13. Having said this, Mr. Sridharan submitted that the income in question does not satisfy the definition of the words “fees for technical services” contained in Article 12 (4) of the India-China DTAA and hence is not taxable under Article 12 (2) of the said DTAA. Also, since the Petitioner does not have a PE in India, and the income in question would be income from business, it is exempt from taxation in India vide the first sentence of paragraph 1 of Article 7 of the India- China DTAA. Mr. Sridharan on the other hand submitted that the Revenue disputes the contention of the Petitioner and contends that the income in question fulfills the definition of the words “fees for technical services” as set out in Article 12 (4) read with Article 12 (6), and hence is taxable in India under Article 12 (2) of the India-China DTAA.

14. Mr. Sridharan thereafter took us through the scope of taxability of “fees for technical services” under the IT Act prior to the amendment by Finance Act, 1976 and how the various amendments were brought about to ensure that “fees for technical services” would be brought to tax in India, as long as the payer was a resident in India. Though the same is not really relevant for our purposes, the reason why Mr. Sridharan took us through the aforesaid provisions was to throw light on what the law was pre 1976 and post 1976. In fact, Mr. Sridharan very fairly conceded that the managerial and consultancy services provided by the Petitioner fall within the definition of the words “fees for technical services” under Explanation 2 to Section 9(1)(vii) of the IT Act, and since the payer of these fees (Benteler India) is a resident of India, the place of performance of such services [in the present case by the Petitioner from China and not in India] is an irrelevant consideration under the provisions of the IT Act, and such fee would be taxable in India under Section 9(1)(vii) thereof.

15. Mr. Sridharan however submitted that in the present case, the parties would not be governed by Section 9(1)(vii) but by the DTAA entered into between India and China. He submitted that by virtue of Section 90(1) read with Section 90(2) of the IT Act, the provisions of the IT Act which are more beneficial than the provisions of the DTAA, then those provisions of the IT Act would prevail over the DTAA. On the flip side, if the DTAA is more beneficial as compared to the provisions of the IT Act, then the DTAA can be invoked by the assessee to claim exemption/reduction of tax imposed by the domestic law. He submitted that this legal position is well settled by the Hon’ble Supreme Court in UOI vs. Aazadi Bachav Andolan [(2007) 263 ITR 706] and Engineering Analysis Centre of Excellence (P) Limited V/S CIT [(2021) 432 ITR 471 (SC)].
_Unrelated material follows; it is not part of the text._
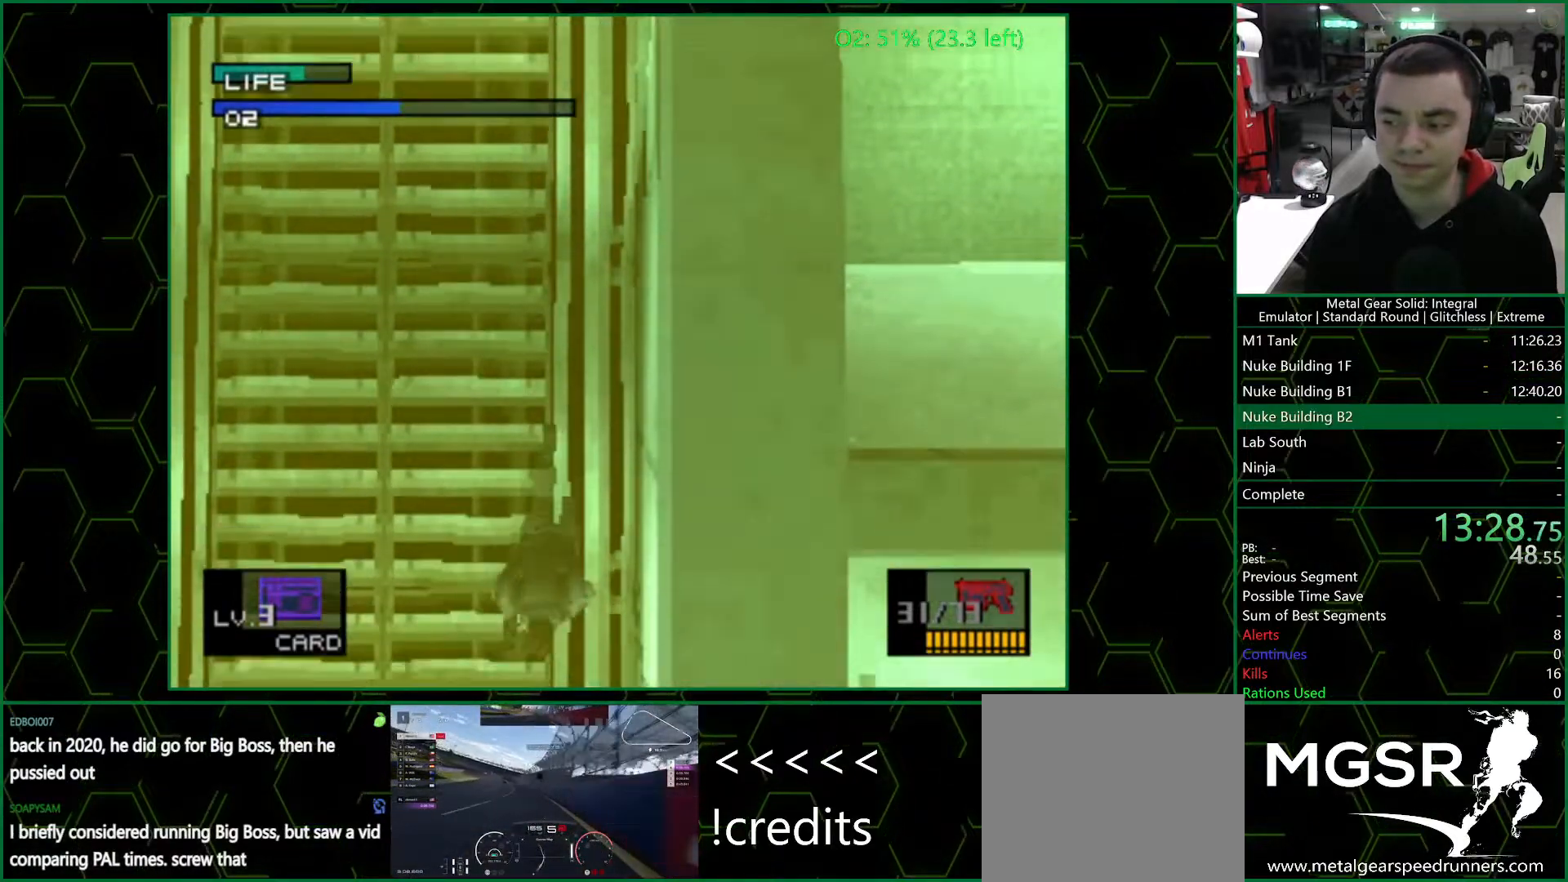
{"buttons": [], "left_stick": "down", "right_stick": "center", "events": []}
16. Coming to the facts of the present case, Mr. Sridharan submitted that in exercise of powers under Section 90 of the IT Act, India has entered into a DTAA with the Peoples Republic of China which came into force on 21st November 1994. This was notified vide Notification No.9747 dated 5th April 1995. Drawing our attention to the different Articles in the DTAA, and more particularly Article 12 thereof, Mr. Sridharan submitted that Article 12(1) provides that fees for technical services arising in India and paid to the resident in China may be taxed in China. This paragraph assigns a non-exclusive taxation right to China. However, Article 12 (2) stipulates that fees for technical services that arise in India may also be taxed in India. However, tax thereon shall not exceed 10% of the gross amount of the fees for technical services. He submitted that Article 12 (4) contains the definition of the term “fees for technical services”. He submitted that the term “fees for technical services” as used in that Article, means any payment for the provisions of services of managerial, technical or consultancy nature by a resident of a Contracting State in the other Contracting State, but does not include payment for activities mentioned in paragraph 2(k) of Article 5 and Article 15 of the DTAA. Article 12 (5) excludes “fees for technical services” from the purview of Article 12 if such services are performed in India through a PE. Such income would then be governed by Article 7. Article 12 (6) defines the source rule of taxation (place where the fee arises) for Article 12 (2). It is a definition paragraph for Article 12 (2). According to Mr. Sridharan, the first part of Article 12 (6) inter alia provides that “fees for technical services” shall be deemed to arise in India when the payer is a resident of India. The second part of Article 12 (6) inter alia provides that where the person paying the fees for technical services, whether he is a resident of India or China or not, has a PE in India, and such fees are born by the PE, then such fees shall be deemed to arise in India where the PE is situated. Article 12 (7) adds the special arm’s length price for fees for technical services, and which is not really relevant for our purposes.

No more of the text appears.